___ EXERCISE MATERIALS ___

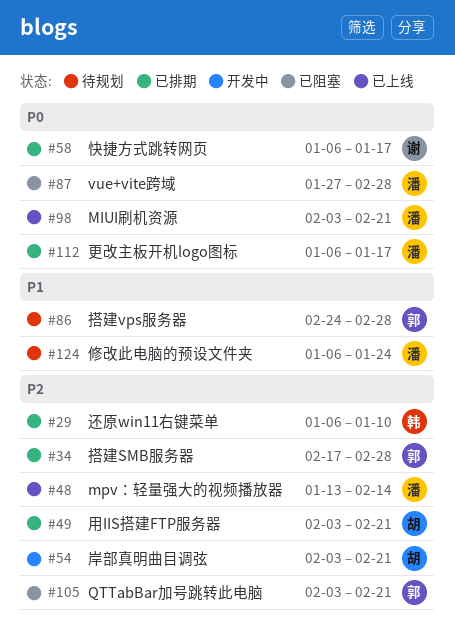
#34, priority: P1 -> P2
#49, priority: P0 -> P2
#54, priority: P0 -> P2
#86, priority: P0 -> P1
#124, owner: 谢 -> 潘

___

### TASK BRIEF
What is needed is an exact repeat of every entry above, with the pictures left out.

### RESPONSE
#34, priority: P1 -> P2
#49, priority: P0 -> P2
#54, priority: P0 -> P2
#86, priority: P0 -> P1
#124, owner: 谢 -> 潘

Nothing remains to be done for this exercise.